## Introduction to Web Scraping

Web scraping is not always legal. Here are some important considerations:

- **Respectful Requests**: Avoid overwhelming a website with scraping requests to prevent your IP address from being blocked.
- **Check Permissions**: Always verify the website's terms of use before scraping. If an API is available, use it instead. Most websites prohibit commercial use of their data.
- **Website Specifics**: Each website is unique and may change over time, so your scraping code may need updates or customization.

### When to Scrape a Website:
- **No API Available**: Scraping is useful when the information you need isn't accessible through an API.
- **Anonymity**: Use a VPN if you want to scrape anonymously.

### Web Scraping Practice:
You can practice scraping on this sandbox: [http://toscrape.com/](http://toscrape.com/).

━━━━

- Requests
1. Condense the passage in the web scraping introduction that begins "Web scraping is not always legal," together with its three points, into a shorter list that keeps the main facts.
2. Answer these questions using the web scraping introduction:
(a) What should be used instead of scraping if a website offers an API?
(b) What tool is suggested for scraping anonymously?
(c) At what address can scraping be practiced?
Rely only on the web scraping introduction when responding.

- Recorded information
━━━━

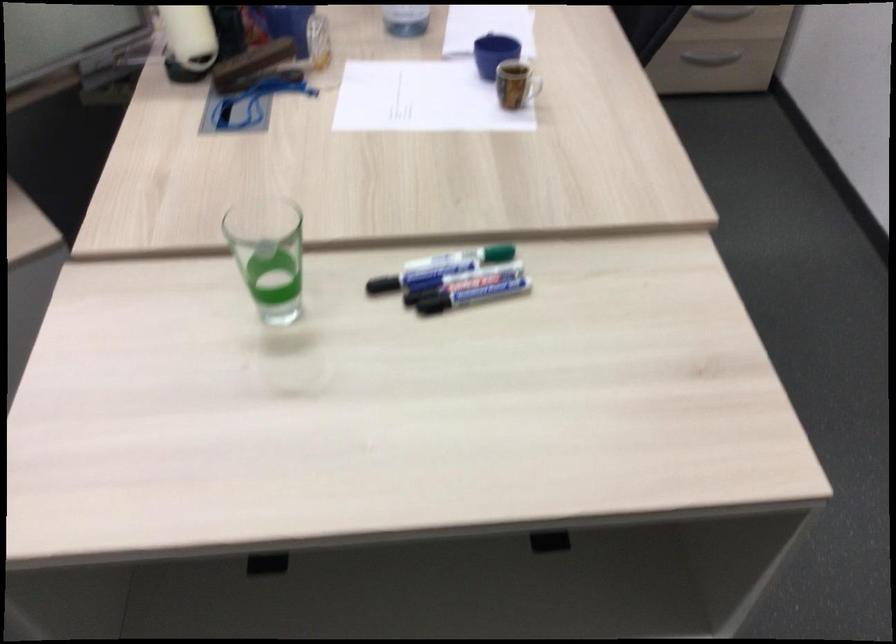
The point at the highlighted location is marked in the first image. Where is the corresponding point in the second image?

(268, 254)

━━━━

- Solutions
1.
Web scraping is not always legal:
- Limit scraping requests so the site does not block your IP address.
- Check the site's terms of use first, and use an API if one exists; most sites prohibit commercial use of their data.
- Every website is different and can change, so scraping code may need updates or customization.

2.
(a) The API.
(b) A VPN.
(c) http://toscrape.com/